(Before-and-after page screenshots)
--- --- ---

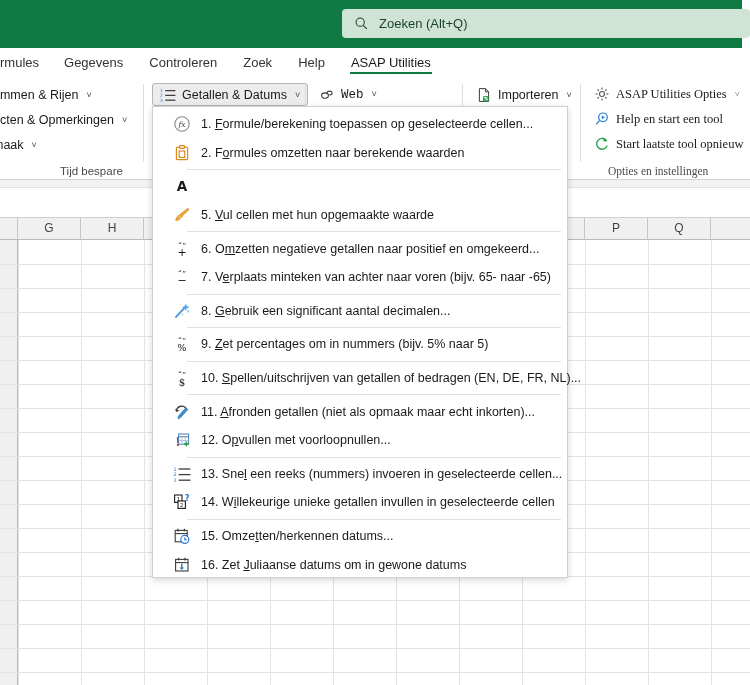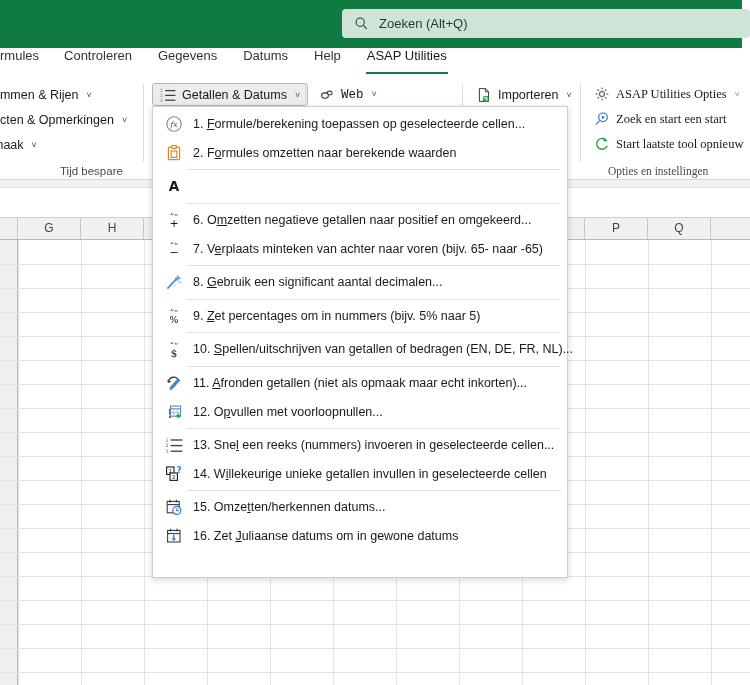--- a/index.html
+++ b/index.html
@@ -25,21 +25,21 @@
   .search-glyph { width: 15px; height: 15px; flex: 0 0 15px; }
 
   
   .tabstrip {
     position: absolute; left: 0; top: 48px; width: 750px; height: 28px;
     background: #ffffff;
   }
   .tabs { display: flex; align-items: center; height: 28px; padding-left: 0; }
   .tab {
     font-size: 13px; color: #333333; padding: 0 13px; height: 28px;
-    display: flex; position: relative; white-space: nowrap;
+    display: flex; align-items: center; position: relative; white-space: nowrap;
   }
   .tab.active { color: #1a1a1a; }
   .tab.active::after {
     content: ""; position: absolute; left: 12px; right: 12px; bottom: 2px;
     height: 2.5px; background: #107c41;
   }
 
   
   .ribbon {
     position: absolute; left: 0; top: 76px; width: 750px; height: 104px;
@@ -95,21 +95,21 @@
 
   
   .menu {
     position: absolute; left: 152px; top: 106px; width: 416px; height: 472px;
     background: #ffffff; border: 1px solid #cfcfcf;
     box-shadow: 0 2px 7px rgba(0,0,0,0.17);
     z-index: 40; padding: 3px 0;
   }
   .mitem {
     display: flex; align-items: center; height: 28.6px;
-    padding-left: 12px; gap: 10px; cursor: default;
+    padding-left: 20px; gap: 10px; cursor: default;
   }
   .micon { width: 18px; height: 18px; flex: 0 0 18px; display:block; }
   .mlabel { font-size: 12.5px; color: #1a1a1a; white-space: nowrap; }
   .mlabel u { text-decoration: underline; }
   .msep { height: 1px; background: #e0e0e0; margin: 2px 6px 2px 34px; }
 </style>
 </head>
 <body>
 
 <div id="app">
@@ -123,27 +123,27 @@
       <span class="ph">Zoeken (Alt+Q)</span>
     </div>
   </div>
 
   <div class="tabstrip">
     <div class="tabs">
       <div class="tab" style="padding-left:0;padding-right:12px;">
           <span>rmules</span>
         </div>
       <div class="tab">
+          <span>Gegevens</span>
+        </div>
+      <div class="tab">
           <span>Controleren</span>
         </div>
       <div class="tab">
-          <span>Gegevens</span>
-        </div>
-      <div class="tab">
-          <span>Datums</span>
+          <span>Zoek</span>
         </div>
       <div class="tab">
           <span>Help</span>
         </div>
       <div class="tab active">
           <span>ASAP Utilities</span>
         </div>
     </div>
   </div>
 
@@ -229,21 +229,21 @@
         </svg>
         <span class="mlabel">ASAP Utilities Opties</span>
         <span class="caret">˅</span>
       </div>
       <div class="rbtn" style="position:absolute; left:4px; top:32px;">
         <svg class="ricon" viewBox="0 0 16 16">
           <circle cx="9" cy="6.3" r="4.3" fill="none" stroke="#2b7cd3" stroke-width="1.2"></circle>
           <path d="M7.8 4.4 L11 6.3 L7.8 8.2 z" fill="#2b7cd3"></path>
           <line x1="5.8" y1="9.4" x2="2.2" y2="13.4" stroke="#2b7cd3" stroke-width="1.3"></line>
         </svg>
-        <span class="mlabel">Zoek en start een start</span>
+        <span class="mlabel">Help en start een tool</span>
       </div>
       <div class="rbtn" style="position:absolute; left:4px; top:57px;">
         <svg class="ricon" viewBox="0 0 16 16">
           <path d="M12.8 5.2 A5.4 5.4 0 1 0 13.2 9.6" fill="none" stroke="#1e9e4a" stroke-width="1.3"></path>
           <path d="M9.6 1.6 L13 5 L9.6 5.6 z" fill="#1e9e4a"></path>
         </svg>
         <span class="mlabel">Start laatste tool opnieuw</span>
       </div>
       <div class="grouplabel" style="left:23px;">Opties en instellingen</div>
     </div>
@@ -322,20 +322,28 @@
             <rect x="6.2" y="7" width="5.6" height="6.4" fill="none" stroke="#e08a1e" stroke-width="1.2"></rect>
           </svg>
           <span class="mlabel">2. F<u>o</u>rmules omzetten naar berekende waarden</span>
         </div>
         <div class="msep"></div>
         <div class="mitem">
           <svg class="micon" viewBox="0 0 18 18">
             <text x="9" y="14.4" font-size="13.6" fill="#1a1a1a" text-anchor="middle" font-weight="bold" font-family="DejaVu Sans, sans-serif">A</text>
           </svg>
         </div>
+        <div class="mitem">
+          <svg class="micon" viewBox="0 0 18 18">
+            <path d="M14.8 2.2 L16 3.6 L9.2 10 L7.4 8.2 z" fill="#f0a030" stroke="#d4861a" stroke-width="0.7"></path>
+            <path d="M7.2 8 L9.4 10.2 L6.4 13.6 L3.2 14.8 L2.6 13.8 L4.2 11 z" fill="#f5b34d" stroke="#d4861a" stroke-width="0.7"></path>
+            <path d="M2.6 13.8 L4.2 11 L5.4 12.2 z" fill="#e09020"></path>
+          </svg>
+          <span class="mlabel">5. <u>V</u>ul cellen met hun opgemaakte waarde</span>
+        </div>
         <div class="msep"></div>
         <div class="mitem">
           <svg class="micon" viewBox="0 0 18 18">
             <text x="9" y="7.6" font-size="8.2" fill="#1a1a1a" text-anchor="middle" font-family="DejaVu Serif, serif">“”</text>
             <text x="9" y="16.4" font-size="11" fill="#1a1a1a" text-anchor="middle" font-family="DejaVu Sans, sans-serif">+</text>
           </svg>
           <span class="mlabel">6. O<u>m</u>zetten negatieve getallen naar positief en omgekeerd...</span>
         </div>
         <div class="mitem">
           <svg class="micon" viewBox="0 0 18 18">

--- --- ---

• **ASSIGNED TASK**
The entries must be written out again unchanged. Images are to be left out.

• **REPLY TO THE TASK**
--- a/index.html
+++ b/index.html
@@ -25,21 +25,21 @@
   .search-glyph { width: 15px; height: 15px; flex: 0 0 15px; }
 
   
   .tabstrip {
     position: absolute; left: 0; top: 48px; width: 750px; height: 28px;
     background: #ffffff;
   }
   .tabs { display: flex; align-items: center; height: 28px; padding-left: 0; }
   .tab {
     font-size: 13px; color: #333333; padding: 0 13px; height: 28px;
-    display: flex; position: relative; white-space: nowrap;
+    display: flex; align-items: center; position: relative; white-space: nowrap;
   }
   .tab.active { color: #1a1a1a; }
   .tab.active::after {
     content: ""; position: absolute; left: 12px; right: 12px; bottom: 2px;
     height: 2.5px; background: #107c41;
   }
 
   
   .ribbon {
     position: absolute; left: 0; top: 76px; width: 750px; height: 104px;
@@ -95,21 +95,21 @@
 
   
   .menu {
     position: absolute; left: 152px; top: 106px; width: 416px; height: 472px;
     background: #ffffff; border: 1px solid #cfcfcf;
     box-shadow: 0 2px 7px rgba(0,0,0,0.17);
     z-index: 40; padding: 3px 0;
   }
   .mitem {
     display: flex; align-items: center; height: 28.6px;
-    padding-left: 12px; gap: 10px; cursor: default;
+    padding-left: 20px; gap: 10px; cursor: default;
   }
   .micon { width: 18px; height: 18px; flex: 0 0 18px; display:block; }
   .mlabel { font-size: 12.5px; color: #1a1a1a; white-space: nowrap; }
   .mlabel u { text-decoration: underline; }
   .msep { height: 1px; background: #e0e0e0; margin: 2px 6px 2px 34px; }
 </style>
 </head>
 <body>
 
 <div id="app">
@@ -123,27 +123,27 @@
       <span class="ph">Zoeken (Alt+Q)</span>
     </div>
   </div>
 
   <div class="tabstrip">
     <div class="tabs">
       <div class="tab" style="padding-left:0;padding-right:12px;">
           <span>rmules</span>
         </div>
       <div class="tab">
+          <span>Gegevens</span>
+        </div>
+      <div class="tab">
           <span>Controleren</span>
         </div>
       <div class="tab">
-          <span>Gegevens</span>
-        </div>
-      <div class="tab">
-          <span>Datums</span>
+          <span>Zoek</span>
         </div>
       <div class="tab">
           <span>Help</span>
         </div>
       <div class="tab active">
           <span>ASAP Utilities</span>
         </div>
     </div>
   </div>
 
@@ -229,21 +229,21 @@
         </svg>
         <span class="mlabel">ASAP Utilities Opties</span>
         <span class="caret">˅</span>
       </div>
       <div class="rbtn" style="position:absolute; left:4px; top:32px;">
         <svg class="ricon" viewBox="0 0 16 16">
           <circle cx="9" cy="6.3" r="4.3" fill="none" stroke="#2b7cd3" stroke-width="1.2"></circle>
           <path d="M7.8 4.4 L11 6.3 L7.8 8.2 z" fill="#2b7cd3"></path>
           <line x1="5.8" y1="9.4" x2="2.2" y2="13.4" stroke="#2b7cd3" stroke-width="1.3"></line>
         </svg>
-        <span class="mlabel">Zoek en start een start</span>
+        <span class="mlabel">Help en start een tool</span>
       </div>
       <div class="rbtn" style="position:absolute; left:4px; top:57px;">
         <svg class="ricon" viewBox="0 0 16 16">
           <path d="M12.8 5.2 A5.4 5.4 0 1 0 13.2 9.6" fill="none" stroke="#1e9e4a" stroke-width="1.3"></path>
           <path d="M9.6 1.6 L13 5 L9.6 5.6 z" fill="#1e9e4a"></path>
         </svg>
         <span class="mlabel">Start laatste tool opnieuw</span>
       </div>
       <div class="grouplabel" style="left:23px;">Opties en instellingen</div>
     </div>
@@ -322,20 +322,28 @@
             <rect x="6.2" y="7" width="5.6" height="6.4" fill="none" stroke="#e08a1e" stroke-width="1.2"></rect>
           </svg>
           <span class="mlabel">2. F<u>o</u>rmules omzetten naar berekende waarden</span>
         </div>
         <div class="msep"></div>
         <div class="mitem">
           <svg class="micon" viewBox="0 0 18 18">
             <text x="9" y="14.4" font-size="13.6" fill="#1a1a1a" text-anchor="middle" font-weight="bold" font-family="DejaVu Sans, sans-serif">A</text>
           </svg>
         </div>
+        <div class="mitem">
+          <svg class="micon" viewBox="0 0 18 18">
+            <path d="M14.8 2.2 L16 3.6 L9.2 10 L7.4 8.2 z" fill="#f0a030" stroke="#d4861a" stroke-width="0.7"></path>
+            <path d="M7.2 8 L9.4 10.2 L6.4 13.6 L3.2 14.8 L2.6 13.8 L4.2 11 z" fill="#f5b34d" stroke="#d4861a" stroke-width="0.7"></path>
+            <path d="M2.6 13.8 L4.2 11 L5.4 12.2 z" fill="#e09020"></path>
+          </svg>
+          <span class="mlabel">5. <u>V</u>ul cellen met hun opgemaakte waarde</span>
+        </div>
         <div class="msep"></div>
         <div class="mitem">
           <svg class="micon" viewBox="0 0 18 18">
             <text x="9" y="7.6" font-size="8.2" fill="#1a1a1a" text-anchor="middle" font-family="DejaVu Serif, serif">“”</text>
             <text x="9" y="16.4" font-size="11" fill="#1a1a1a" text-anchor="middle" font-family="DejaVu Sans, sans-serif">+</text>
           </svg>
           <span class="mlabel">6. O<u>m</u>zetten negatieve getallen naar positief en omgekeerd...</span>
         </div>
         <div class="mitem">
           <svg class="micon" viewBox="0 0 18 18">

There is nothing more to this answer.